◆ **Work to do**:
Pull out every line in the records below that contains the word "State", treating uppercase and lowercase as distinct, and copy each matching line in full.

--- Start Supplied records ---

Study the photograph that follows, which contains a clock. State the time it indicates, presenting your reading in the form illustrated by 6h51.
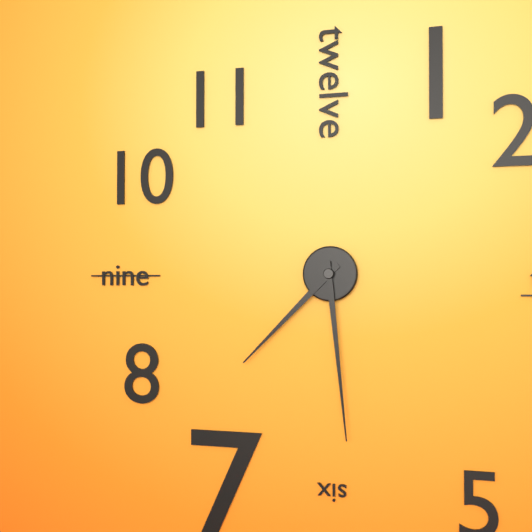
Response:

--- End Supplied records ---
--- Start Supplied records ---

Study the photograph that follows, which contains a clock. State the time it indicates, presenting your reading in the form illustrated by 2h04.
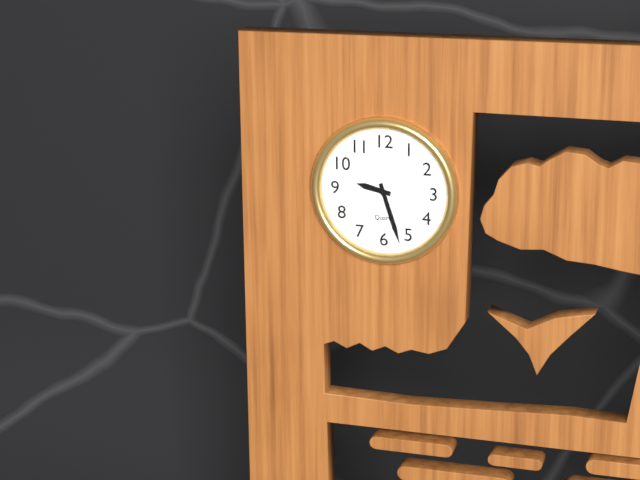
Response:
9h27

--- End Supplied records ---

◆ **Reply to the task**:
Study the photograph that follows, which contains a clock. State the time it indicates, presenting your reading in the form illustrated by 6h51.
Study the photograph that follows, which contains a clock. State the time it indicates, presenting your reading in the form illustrated by 2h04.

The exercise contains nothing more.